> Task:
Each line of the listing below, from the very first to the one that contains "From there we", is to be retyped exactly as it stands.

> Records to use:
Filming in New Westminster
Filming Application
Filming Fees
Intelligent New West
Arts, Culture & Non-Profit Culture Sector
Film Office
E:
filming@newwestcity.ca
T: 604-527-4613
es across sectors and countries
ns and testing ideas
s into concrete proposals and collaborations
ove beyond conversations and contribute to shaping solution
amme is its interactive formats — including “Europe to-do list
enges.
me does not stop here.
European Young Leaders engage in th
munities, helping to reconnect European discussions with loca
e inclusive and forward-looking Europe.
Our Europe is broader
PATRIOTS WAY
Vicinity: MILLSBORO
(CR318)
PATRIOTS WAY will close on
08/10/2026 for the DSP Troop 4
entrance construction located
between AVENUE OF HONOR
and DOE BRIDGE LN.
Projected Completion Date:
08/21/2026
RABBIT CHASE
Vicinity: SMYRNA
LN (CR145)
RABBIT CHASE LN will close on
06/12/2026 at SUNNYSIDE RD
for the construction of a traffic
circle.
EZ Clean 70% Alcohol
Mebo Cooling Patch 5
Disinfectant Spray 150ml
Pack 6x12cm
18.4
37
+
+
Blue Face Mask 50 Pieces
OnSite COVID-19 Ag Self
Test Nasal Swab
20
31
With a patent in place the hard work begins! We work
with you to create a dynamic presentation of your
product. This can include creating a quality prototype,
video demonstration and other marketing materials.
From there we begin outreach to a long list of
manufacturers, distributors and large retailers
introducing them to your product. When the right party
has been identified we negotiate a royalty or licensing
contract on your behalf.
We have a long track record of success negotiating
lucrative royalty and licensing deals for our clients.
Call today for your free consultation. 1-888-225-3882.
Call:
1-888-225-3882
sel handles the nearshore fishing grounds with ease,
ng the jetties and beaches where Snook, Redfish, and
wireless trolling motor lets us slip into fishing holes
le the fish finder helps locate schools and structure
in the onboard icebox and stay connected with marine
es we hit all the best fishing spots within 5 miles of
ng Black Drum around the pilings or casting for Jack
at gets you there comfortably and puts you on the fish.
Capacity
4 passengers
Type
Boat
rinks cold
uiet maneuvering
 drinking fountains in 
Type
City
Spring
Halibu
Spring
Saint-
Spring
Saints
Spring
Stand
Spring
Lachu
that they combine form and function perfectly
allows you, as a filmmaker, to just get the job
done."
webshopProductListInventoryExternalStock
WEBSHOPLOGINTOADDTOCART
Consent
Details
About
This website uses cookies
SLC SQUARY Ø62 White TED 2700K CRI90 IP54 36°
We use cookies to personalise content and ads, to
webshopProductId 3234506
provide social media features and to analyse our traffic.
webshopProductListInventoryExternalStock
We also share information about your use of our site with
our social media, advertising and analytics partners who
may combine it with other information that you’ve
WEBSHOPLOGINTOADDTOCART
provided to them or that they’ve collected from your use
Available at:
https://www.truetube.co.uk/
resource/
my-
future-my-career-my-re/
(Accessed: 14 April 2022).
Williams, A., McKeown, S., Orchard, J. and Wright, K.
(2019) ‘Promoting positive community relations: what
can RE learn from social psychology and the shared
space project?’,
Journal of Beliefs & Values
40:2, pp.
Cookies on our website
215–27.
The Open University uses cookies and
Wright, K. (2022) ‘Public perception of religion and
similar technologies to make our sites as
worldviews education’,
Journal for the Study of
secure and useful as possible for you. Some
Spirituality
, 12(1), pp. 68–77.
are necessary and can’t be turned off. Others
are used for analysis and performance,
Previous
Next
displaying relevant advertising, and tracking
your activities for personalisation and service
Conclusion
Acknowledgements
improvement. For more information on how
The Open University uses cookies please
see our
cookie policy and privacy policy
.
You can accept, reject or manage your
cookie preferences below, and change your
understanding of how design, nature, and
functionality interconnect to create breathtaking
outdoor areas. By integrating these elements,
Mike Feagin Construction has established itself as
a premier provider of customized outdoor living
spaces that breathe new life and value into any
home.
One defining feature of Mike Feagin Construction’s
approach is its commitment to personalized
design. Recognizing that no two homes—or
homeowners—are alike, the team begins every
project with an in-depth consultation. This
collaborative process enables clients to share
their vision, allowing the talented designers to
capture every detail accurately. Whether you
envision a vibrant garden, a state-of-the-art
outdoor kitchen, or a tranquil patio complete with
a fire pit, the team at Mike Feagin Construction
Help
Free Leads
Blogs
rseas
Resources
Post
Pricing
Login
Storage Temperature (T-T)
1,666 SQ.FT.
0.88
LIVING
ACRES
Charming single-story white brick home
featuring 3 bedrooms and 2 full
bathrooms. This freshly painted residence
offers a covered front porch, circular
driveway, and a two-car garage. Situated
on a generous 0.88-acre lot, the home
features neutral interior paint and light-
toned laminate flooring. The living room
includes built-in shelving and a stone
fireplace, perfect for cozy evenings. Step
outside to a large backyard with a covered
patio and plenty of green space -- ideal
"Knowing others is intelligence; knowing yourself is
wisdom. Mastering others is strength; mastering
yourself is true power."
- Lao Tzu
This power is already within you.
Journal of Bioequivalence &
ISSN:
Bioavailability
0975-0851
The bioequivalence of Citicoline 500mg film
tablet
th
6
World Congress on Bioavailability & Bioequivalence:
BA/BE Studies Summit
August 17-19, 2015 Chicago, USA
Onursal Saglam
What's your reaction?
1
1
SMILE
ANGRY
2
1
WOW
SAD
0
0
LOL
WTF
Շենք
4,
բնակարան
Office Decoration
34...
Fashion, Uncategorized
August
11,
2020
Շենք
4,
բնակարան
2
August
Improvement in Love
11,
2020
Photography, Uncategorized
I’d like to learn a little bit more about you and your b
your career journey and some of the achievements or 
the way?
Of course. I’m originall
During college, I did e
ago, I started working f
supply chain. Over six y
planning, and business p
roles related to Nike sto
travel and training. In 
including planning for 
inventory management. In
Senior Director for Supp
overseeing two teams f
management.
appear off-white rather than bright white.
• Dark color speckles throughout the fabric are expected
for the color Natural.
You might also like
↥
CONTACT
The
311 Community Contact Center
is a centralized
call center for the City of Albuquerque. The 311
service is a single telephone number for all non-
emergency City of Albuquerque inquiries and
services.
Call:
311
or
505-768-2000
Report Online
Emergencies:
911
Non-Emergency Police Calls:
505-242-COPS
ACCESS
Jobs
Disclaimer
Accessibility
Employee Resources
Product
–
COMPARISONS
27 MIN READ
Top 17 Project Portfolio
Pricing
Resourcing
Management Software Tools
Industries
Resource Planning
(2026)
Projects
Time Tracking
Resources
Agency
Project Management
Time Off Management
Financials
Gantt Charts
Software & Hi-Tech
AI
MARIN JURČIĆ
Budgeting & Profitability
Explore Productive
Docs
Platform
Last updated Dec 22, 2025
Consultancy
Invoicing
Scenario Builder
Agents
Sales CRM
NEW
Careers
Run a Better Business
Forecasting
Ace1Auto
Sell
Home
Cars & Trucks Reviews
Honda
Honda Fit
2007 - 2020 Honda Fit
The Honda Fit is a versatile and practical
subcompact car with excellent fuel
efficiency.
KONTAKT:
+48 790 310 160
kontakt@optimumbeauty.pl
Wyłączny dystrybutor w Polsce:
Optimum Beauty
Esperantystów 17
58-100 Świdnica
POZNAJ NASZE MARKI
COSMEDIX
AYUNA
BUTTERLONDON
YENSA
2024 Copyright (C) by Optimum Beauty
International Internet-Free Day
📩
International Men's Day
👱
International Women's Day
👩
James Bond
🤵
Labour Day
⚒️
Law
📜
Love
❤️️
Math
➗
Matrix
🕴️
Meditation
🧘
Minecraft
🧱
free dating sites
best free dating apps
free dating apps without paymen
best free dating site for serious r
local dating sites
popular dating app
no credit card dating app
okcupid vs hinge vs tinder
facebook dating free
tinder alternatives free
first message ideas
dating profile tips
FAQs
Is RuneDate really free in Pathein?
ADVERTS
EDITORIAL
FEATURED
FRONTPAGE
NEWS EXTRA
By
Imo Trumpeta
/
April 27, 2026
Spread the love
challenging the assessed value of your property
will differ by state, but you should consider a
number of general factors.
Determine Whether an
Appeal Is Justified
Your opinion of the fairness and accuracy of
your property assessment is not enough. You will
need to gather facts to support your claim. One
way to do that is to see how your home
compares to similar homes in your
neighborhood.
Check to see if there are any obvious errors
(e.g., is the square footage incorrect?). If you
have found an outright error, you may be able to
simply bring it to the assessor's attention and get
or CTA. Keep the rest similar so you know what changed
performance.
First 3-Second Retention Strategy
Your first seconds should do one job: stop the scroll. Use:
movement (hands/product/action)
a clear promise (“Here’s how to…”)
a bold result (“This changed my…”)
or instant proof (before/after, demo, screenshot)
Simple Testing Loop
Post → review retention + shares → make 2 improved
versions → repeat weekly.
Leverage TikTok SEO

> Answer to the problem:
Filming in New Westminster
Filming Application
Filming Fees
Intelligent New West
Arts, Culture & Non-Profit Culture Sector
Film Office
E:
filming@newwestcity.ca
T: 604-527-4613
es across sectors and countries
ns and testing ideas
s into concrete proposals and collaborations
ove beyond conversations and contribute to shaping solution
amme is its interactive formats — including “Europe to-do list
enges.
me does not stop here.
European Young Leaders engage in th
munities, helping to reconnect European discussions with loca
e inclusive and forward-looking Europe.
Our Europe is broader
PATRIOTS WAY
Vicinity: MILLSBORO
(CR318)
PATRIOTS WAY will close on
08/10/2026 for the DSP Troop 4
entrance construction located
between AVENUE OF HONOR
and DOE BRIDGE LN.
Projected Completion Date:
08/21/2026
RABBIT CHASE
Vicinity: SMYRNA
LN (CR145)
RABBIT CHASE LN will close on
06/12/2026 at SUNNYSIDE RD
for the construction of a traffic
circle.
EZ Clean 70% Alcohol
Mebo Cooling Patch 5
Disinfectant Spray 150ml
Pack 6x12cm
18.4
37
+
+
Blue Face Mask 50 Pieces
OnSite COVID-19 Ag Self
Test Nasal Swab
20
31
With a patent in place the hard work begins! We work
with you to create a dynamic presentation of your
product. This can include creating a quality prototype,
video demonstration and other marketing materials.
From there we begin outreach to a long list of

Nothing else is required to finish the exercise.